Problem details:
Your response should contain exactly the lines running from the one with "font-size: 30px;" to the end of the data below, both included, and no pictures.

Input data:
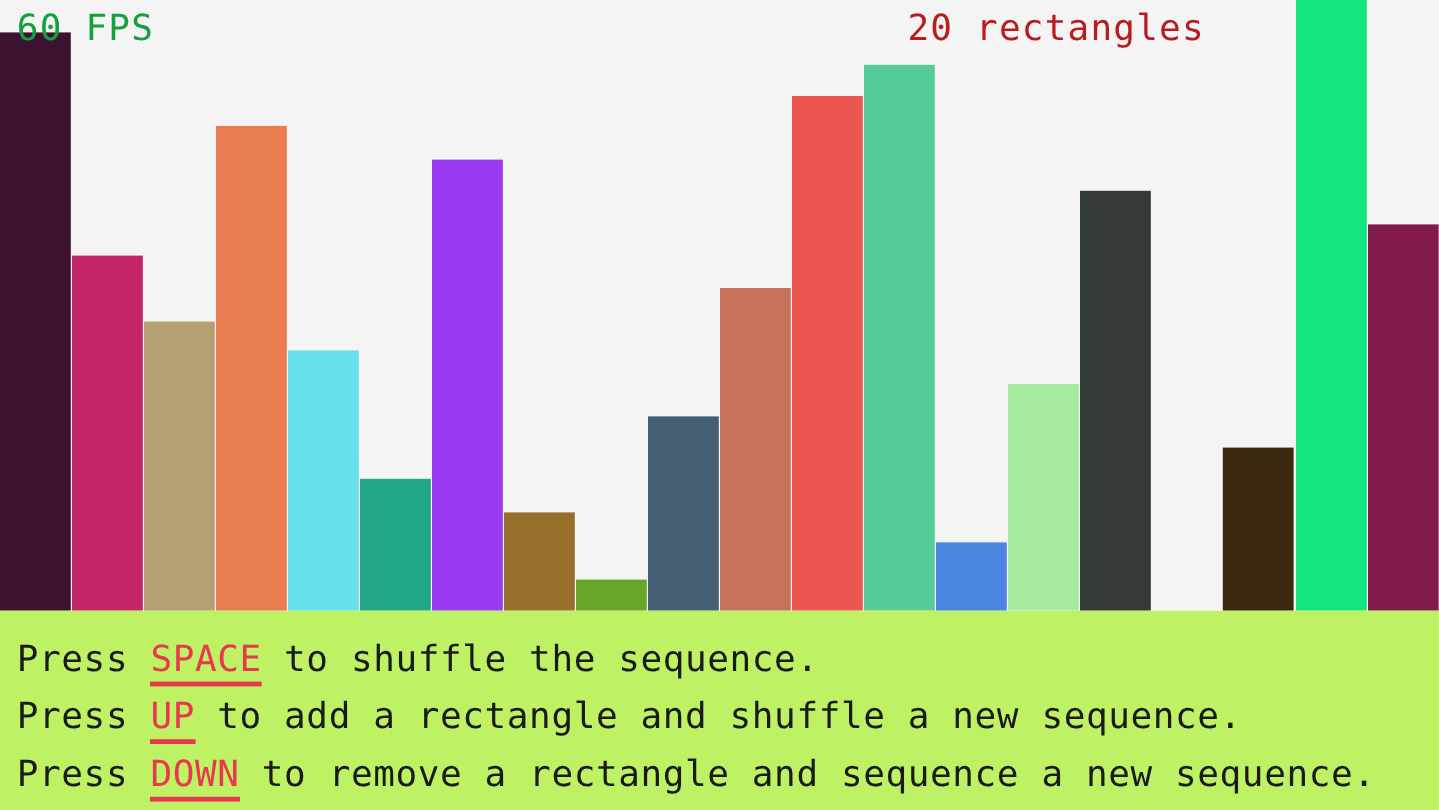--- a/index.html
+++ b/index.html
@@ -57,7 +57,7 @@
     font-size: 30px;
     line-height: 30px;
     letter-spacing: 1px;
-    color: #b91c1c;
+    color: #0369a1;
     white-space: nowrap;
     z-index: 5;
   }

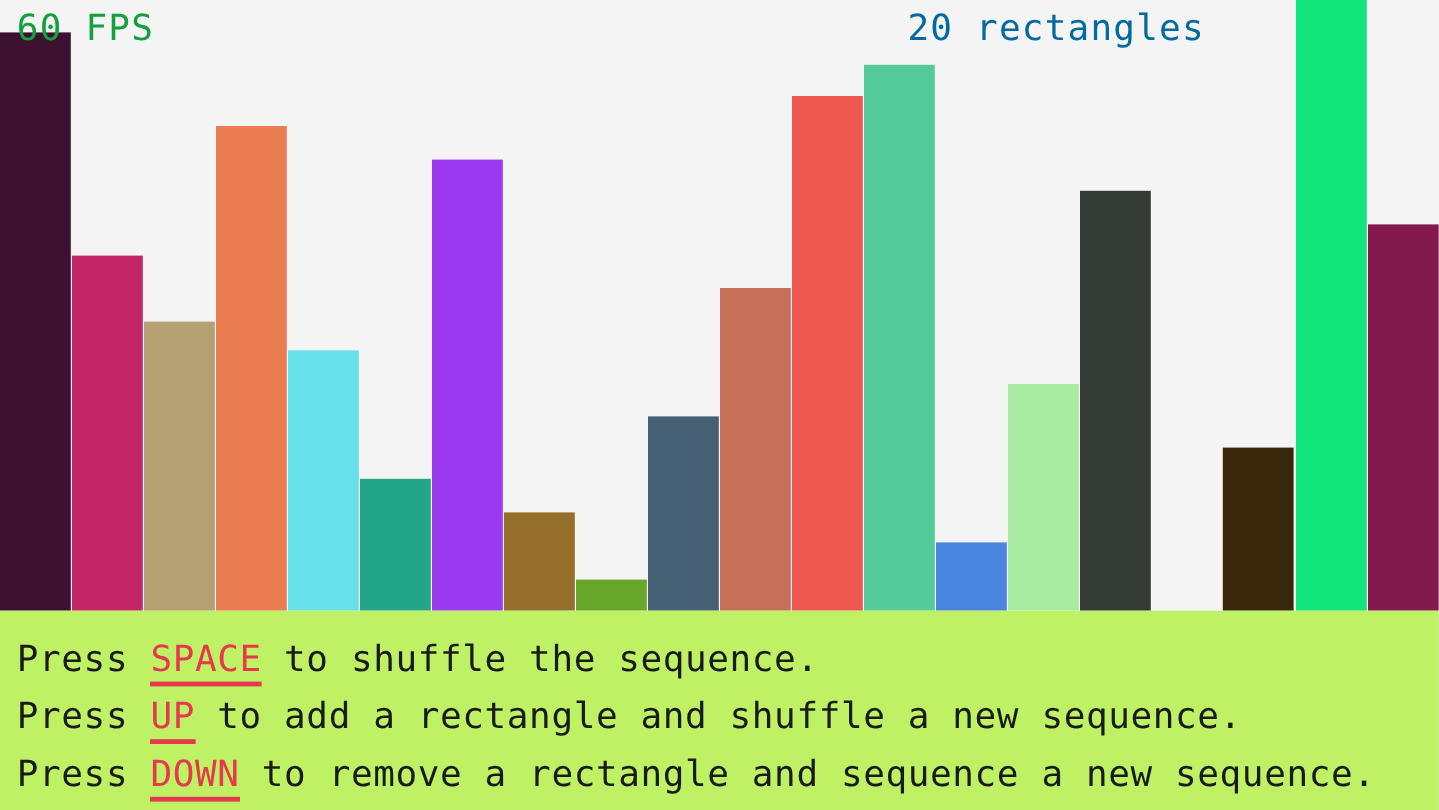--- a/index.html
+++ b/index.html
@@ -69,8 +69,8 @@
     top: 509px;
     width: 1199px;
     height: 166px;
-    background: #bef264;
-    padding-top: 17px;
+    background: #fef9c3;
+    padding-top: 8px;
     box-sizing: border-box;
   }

Reply:
     font-size: 30px;
     line-height: 30px;
     letter-spacing: 1px;
-    color: #b91c1c;
+    color: #0369a1;
     white-space: nowrap;
     z-index: 5;
   }

--- a/index.html
+++ b/index.html
@@ -69,8 +69,8 @@
     top: 509px;
     width: 1199px;
     height: 166px;
-    background: #bef264;
-    padding-top: 17px;
+    background: #fef9c3;
+    padding-top: 8px;
     box-sizing: border-box;
   }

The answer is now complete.